Minidisk Mapping extends the concept of applications using storage and letting CP handle the real I/O. This function provides a means of associating minidisk data with VM data spaces. One or more minidisks can be mapped to one or more data spaces. An application references the data simply by referencing the corresponding storage location in the data space. The real I/O is handle by the CP paging subsystem, which provides efficiencies.

Some initial setup work is required to establish the mapping rules. This is managed by MAPMDISK, a CP macro. Since virtual storage is volatile, management for integrity must be considered. The SAVE function provides a means of forcing or committing the data to the non-volatile DASD where the minidisk resides. Minidisks that are to be referred to exclusively as mapped minidisks should be made ineligible for minidisk cache.

The processing associated with page fault resolution serializes a virtual machine. The Asynchronous Page Fault capability is available to address the impact of server virtual machine page fault serialization on other dependent virtual machines. Asynch Page Fault allows a virtual machine to continue processing on other work (a different task), while CP handles the page fault. The implementation applies only to page faults of data space pages. CP will provide an interrupt when the page fault is complete. At that time the server application can finish the processing the original task associated with the page fault.

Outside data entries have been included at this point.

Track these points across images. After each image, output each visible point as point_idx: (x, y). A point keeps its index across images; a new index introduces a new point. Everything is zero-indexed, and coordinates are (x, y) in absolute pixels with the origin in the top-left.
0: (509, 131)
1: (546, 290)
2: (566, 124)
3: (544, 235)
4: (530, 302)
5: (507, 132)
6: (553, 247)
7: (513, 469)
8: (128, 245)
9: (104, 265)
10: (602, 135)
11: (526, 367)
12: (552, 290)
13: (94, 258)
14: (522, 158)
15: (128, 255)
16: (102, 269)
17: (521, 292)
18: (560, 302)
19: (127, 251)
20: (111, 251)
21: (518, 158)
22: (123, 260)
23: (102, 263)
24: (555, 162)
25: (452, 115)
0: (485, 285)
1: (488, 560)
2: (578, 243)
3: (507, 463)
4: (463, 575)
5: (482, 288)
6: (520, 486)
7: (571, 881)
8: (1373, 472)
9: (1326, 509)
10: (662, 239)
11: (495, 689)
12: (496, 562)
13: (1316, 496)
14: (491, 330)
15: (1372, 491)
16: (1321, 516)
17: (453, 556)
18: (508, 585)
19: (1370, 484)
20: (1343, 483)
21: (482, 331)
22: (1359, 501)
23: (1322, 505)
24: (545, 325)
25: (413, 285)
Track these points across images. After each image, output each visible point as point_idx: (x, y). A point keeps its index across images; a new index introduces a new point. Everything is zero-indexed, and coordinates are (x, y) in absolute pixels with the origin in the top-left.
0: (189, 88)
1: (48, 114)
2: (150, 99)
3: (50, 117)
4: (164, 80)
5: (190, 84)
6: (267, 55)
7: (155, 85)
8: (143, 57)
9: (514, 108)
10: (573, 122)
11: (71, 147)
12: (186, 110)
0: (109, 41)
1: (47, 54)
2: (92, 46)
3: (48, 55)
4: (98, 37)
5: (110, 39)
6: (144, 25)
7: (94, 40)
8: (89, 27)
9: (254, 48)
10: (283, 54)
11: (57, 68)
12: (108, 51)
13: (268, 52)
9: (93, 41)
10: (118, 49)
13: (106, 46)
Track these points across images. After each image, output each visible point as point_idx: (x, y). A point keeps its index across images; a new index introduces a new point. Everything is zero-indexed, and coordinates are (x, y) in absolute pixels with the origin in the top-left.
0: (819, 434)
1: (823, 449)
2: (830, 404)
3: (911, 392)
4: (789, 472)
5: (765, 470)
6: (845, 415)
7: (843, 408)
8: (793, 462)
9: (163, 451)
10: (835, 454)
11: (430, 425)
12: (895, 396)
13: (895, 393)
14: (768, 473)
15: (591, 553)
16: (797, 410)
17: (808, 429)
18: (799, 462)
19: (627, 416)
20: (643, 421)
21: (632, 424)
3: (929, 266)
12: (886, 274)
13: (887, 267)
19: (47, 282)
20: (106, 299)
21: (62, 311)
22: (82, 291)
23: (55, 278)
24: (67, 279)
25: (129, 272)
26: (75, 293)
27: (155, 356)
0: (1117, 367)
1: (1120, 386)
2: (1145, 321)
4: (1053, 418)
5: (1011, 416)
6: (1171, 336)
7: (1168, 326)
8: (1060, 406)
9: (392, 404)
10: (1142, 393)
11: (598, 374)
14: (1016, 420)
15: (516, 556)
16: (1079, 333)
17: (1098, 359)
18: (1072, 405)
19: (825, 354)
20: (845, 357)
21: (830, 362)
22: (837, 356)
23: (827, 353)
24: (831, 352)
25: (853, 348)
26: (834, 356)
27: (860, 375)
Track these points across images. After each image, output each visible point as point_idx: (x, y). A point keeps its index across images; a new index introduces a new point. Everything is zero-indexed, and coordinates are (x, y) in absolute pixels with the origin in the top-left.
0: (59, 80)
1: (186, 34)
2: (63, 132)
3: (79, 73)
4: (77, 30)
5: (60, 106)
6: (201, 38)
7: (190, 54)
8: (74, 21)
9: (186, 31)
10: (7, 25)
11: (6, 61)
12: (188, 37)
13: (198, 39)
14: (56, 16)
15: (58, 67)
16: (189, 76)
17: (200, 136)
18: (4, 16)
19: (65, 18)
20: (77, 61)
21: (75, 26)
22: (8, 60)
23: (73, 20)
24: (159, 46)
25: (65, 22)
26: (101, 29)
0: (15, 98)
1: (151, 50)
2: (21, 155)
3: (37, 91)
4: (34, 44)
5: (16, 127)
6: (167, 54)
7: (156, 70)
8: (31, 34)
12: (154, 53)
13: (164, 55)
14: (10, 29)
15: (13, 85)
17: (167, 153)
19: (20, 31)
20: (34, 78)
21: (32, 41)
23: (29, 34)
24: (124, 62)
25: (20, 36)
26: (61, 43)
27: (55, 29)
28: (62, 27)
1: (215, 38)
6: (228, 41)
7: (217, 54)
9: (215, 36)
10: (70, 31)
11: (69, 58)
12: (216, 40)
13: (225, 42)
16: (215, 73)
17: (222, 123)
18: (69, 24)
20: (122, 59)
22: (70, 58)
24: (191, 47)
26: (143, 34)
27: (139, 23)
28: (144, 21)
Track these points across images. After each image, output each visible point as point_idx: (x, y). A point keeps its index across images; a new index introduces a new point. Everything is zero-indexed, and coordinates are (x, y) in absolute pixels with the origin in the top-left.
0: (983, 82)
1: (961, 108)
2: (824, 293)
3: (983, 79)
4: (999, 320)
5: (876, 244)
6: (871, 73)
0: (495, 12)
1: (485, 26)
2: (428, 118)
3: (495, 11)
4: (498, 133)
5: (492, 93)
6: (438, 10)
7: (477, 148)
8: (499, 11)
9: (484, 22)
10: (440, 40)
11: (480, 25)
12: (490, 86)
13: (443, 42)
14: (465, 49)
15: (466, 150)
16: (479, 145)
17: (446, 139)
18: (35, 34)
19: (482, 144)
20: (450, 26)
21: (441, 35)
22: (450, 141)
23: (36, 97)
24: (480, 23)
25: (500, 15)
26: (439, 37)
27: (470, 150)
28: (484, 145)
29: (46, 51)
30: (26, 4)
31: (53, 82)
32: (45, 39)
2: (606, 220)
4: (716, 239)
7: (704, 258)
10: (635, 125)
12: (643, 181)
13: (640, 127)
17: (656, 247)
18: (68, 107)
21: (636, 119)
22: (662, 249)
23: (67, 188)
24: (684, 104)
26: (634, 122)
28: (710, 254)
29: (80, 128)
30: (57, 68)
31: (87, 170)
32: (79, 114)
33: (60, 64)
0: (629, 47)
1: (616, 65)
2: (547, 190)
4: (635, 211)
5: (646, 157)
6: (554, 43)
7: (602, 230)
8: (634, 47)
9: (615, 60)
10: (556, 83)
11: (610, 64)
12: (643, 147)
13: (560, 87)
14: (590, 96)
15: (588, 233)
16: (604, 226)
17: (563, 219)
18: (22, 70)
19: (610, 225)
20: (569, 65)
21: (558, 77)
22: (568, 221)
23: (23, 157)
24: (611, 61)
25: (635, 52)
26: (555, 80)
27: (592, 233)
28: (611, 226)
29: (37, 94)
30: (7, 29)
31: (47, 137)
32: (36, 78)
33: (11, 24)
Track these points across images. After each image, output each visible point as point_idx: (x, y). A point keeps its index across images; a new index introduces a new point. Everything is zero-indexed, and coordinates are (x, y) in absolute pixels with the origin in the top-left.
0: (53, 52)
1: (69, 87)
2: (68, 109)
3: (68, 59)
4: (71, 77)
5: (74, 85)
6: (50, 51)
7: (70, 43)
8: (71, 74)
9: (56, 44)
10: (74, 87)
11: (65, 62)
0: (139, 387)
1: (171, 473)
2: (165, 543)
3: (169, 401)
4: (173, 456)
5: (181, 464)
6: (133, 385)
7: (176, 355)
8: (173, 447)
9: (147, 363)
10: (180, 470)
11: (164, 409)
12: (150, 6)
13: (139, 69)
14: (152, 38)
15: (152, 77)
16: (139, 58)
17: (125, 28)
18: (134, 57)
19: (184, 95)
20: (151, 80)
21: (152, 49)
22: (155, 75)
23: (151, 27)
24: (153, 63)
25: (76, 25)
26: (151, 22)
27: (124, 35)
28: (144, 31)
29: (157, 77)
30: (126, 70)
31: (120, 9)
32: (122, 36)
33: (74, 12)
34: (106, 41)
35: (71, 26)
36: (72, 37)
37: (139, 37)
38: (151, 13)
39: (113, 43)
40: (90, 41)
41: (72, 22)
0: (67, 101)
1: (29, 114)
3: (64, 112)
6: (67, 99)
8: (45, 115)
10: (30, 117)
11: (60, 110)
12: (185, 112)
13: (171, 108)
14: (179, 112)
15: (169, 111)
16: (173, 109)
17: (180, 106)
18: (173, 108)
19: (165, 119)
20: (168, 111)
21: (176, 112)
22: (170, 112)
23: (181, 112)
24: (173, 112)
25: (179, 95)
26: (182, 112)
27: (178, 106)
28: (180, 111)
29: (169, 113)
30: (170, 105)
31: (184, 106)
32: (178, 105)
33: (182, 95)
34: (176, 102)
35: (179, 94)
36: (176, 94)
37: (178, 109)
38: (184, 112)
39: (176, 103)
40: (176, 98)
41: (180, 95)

The PAGEX support is based off the same idea. There are two significant differences between the two:

1. PAGEX deals with the primary address space while the Asynchronous Page Fault support is limited to VM Data Spaces.
2. Asynchronous Page Fault was designed with server virtual machines in mind. The hand shaking interface with CP is easy to work with and lends itself nicely to server applications.

Disk mapping can further improve performance through the use of another CP macro, REFPAGE. This macro allows an application to specify its upcoming storage reference patterns. The z/VM paging subsystem uses this information to form blocks of pages that are related to the application's future reference pattern. When the paging subsystem needs to reference a DASD for one page of a block, it loads the entire block into the data space, eliminating the need to access the DASD on subsequent references to other pages.